### Task details
Copy every line of text in the entries below verbatim. Keep the original order and line breaks.

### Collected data
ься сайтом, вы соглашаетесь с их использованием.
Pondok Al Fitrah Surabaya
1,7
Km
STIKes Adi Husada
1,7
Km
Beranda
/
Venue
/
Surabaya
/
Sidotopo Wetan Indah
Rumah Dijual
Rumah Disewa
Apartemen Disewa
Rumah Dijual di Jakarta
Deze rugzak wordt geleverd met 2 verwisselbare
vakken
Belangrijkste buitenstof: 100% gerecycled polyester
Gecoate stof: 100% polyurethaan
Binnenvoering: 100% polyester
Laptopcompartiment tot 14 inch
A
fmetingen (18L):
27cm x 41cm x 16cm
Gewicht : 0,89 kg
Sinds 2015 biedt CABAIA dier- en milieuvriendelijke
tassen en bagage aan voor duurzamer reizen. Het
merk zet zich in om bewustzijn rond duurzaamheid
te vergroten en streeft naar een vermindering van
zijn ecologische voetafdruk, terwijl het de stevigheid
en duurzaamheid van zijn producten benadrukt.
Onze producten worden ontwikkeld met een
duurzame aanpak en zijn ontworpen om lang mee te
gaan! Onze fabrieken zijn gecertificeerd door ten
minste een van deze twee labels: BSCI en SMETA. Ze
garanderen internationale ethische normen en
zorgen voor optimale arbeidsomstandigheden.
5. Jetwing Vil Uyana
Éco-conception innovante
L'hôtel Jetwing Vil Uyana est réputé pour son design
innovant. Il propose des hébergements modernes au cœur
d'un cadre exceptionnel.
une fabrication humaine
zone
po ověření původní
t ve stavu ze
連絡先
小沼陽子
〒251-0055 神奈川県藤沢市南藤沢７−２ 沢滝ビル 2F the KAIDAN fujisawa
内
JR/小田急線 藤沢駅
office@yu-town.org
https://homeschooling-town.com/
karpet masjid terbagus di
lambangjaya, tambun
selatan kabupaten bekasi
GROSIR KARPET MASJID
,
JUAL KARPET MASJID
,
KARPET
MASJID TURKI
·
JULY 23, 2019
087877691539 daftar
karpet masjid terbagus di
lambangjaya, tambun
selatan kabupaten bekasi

### Response box
ься сайтом, вы соглашаетесь с их использованием.
Pondok Al Fitrah Surabaya
1,7
Km
STIKes Adi Husada
1,7
Km
Beranda
/
Venue
/
Surabaya
/
Sidotopo Wetan Indah
Rumah Dijual
Rumah Disewa
Apartemen Disewa
Rumah Dijual di Jakarta
Deze rugzak wordt geleverd met 2 verwisselbare
vakken
Belangrijkste buitenstof: 100% gerecycled polyester
Gecoate stof: 100% polyurethaan
Binnenvoering: 100% polyester
Laptopcompartiment tot 14 inch
A
fmetingen (18L):
27cm x 41cm x 16cm
Gewicht : 0,89 kg
Sinds 2015 biedt CABAIA dier- en milieuvriendelijke
tassen en bagage aan voor duurzamer reizen. Het
merk zet zich in om bewustzijn rond duurzaamheid
te vergroten en streeft naar een vermindering van
zijn ecologische voetafdruk, terwijl het de stevigheid
en duurzaamheid van zijn producten benadrukt.
Onze producten worden ontwikkeld met een
duurzame aanpak en zijn ontworpen om lang mee te
gaan! Onze fabrieken zijn gecertificeerd door ten
minste een van deze twee labels: BSCI en SMETA. Ze
garanderen internationale ethische normen en
zorgen voor optimale arbeidsomstandigheden.
5. Jetwing Vil Uyana
Éco-conception innovante
L'hôtel Jetwing Vil Uyana est réputé pour son design
innovant. Il propose des hébergements modernes au cœur
d'un cadre exceptionnel.
une fabrication humaine
zone
po ověření původní
t ve stavu ze
連絡先
小沼陽子
〒251-0055 神奈川県藤沢市南藤沢７−２ 沢滝ビル 2F the KAIDAN fujisawa
内
JR/小田急線 藤沢駅
office@yu-town.org
https://homeschooling-town.com/
karpet masjid terbagus di
lambangjaya, tambun
selatan kabupaten bekasi
GROSIR KARPET MASJID
,
JUAL KARPET MASJID
,
KARPET
MASJID TURKI
·
JULY 23, 2019
087877691539 daftar
karpet masjid terbagus di
lambangjaya, tambun
selatan kabupaten bekasi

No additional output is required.